So don't. Nobody else is.Even though the Republican Party went downhill from Bush on, it's silly to link every bad outcome to that.
Just to keep the record straight, though: The Republican Party slid from Nixon-level plausible deniability into fascism in 1980 at the latest - the year well known populist demagogue Ronald Reagan announced his candidacy for the Presidency by proclaiming his support for "States Rights" from a podium just a few miles from the site of a recent and famous KKK lynching of civil rights workers (they had been trying to help register black people to vote). He was bringing the George Wallace vote into the Republican column, as Nixon had -
it worked, as before, but in addition he hung onto office despite the inevitable violation of oath and criminal negligence of duties that follows from that ideology (such as it is); in part because his geniality and folksy charm combined with his mental problems to grease his escape from serious disparagement and accusation (people had a hard time imagining him as an evil conspirator, regardless of the evidence piling up in all directions).

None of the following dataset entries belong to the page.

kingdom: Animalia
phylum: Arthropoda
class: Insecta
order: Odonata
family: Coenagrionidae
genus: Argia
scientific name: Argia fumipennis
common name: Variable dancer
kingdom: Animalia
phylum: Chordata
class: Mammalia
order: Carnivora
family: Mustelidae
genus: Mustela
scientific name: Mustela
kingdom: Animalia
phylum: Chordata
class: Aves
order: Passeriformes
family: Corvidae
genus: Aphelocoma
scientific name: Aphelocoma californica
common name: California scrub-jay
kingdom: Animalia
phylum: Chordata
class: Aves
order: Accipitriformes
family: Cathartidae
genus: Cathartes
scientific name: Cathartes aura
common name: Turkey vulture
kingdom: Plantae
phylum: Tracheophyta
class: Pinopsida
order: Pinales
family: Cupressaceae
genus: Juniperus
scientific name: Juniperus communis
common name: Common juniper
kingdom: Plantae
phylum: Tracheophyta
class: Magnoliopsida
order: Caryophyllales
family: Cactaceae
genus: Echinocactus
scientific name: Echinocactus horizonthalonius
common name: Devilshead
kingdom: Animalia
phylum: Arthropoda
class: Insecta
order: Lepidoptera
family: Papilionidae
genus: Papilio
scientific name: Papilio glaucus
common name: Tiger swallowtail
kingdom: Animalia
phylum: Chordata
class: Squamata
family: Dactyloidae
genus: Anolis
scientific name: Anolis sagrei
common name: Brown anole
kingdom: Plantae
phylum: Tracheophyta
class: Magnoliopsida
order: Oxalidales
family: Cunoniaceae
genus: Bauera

If you need less subtle evidence, you can start the clock on Republican Party fascism in 1992 with the emergence of Rush Limbaugh, Newt Gingrich, and Frank Luntz. The GOPAC memo, for example, was nothing if not obvious - as was the awarding of the honorific "Majority Maker" to Limbaugh by some members of incoming Republican Congress in 1994, while attending the annual convention of American fascists at which Limbaugh was the hero of the hour.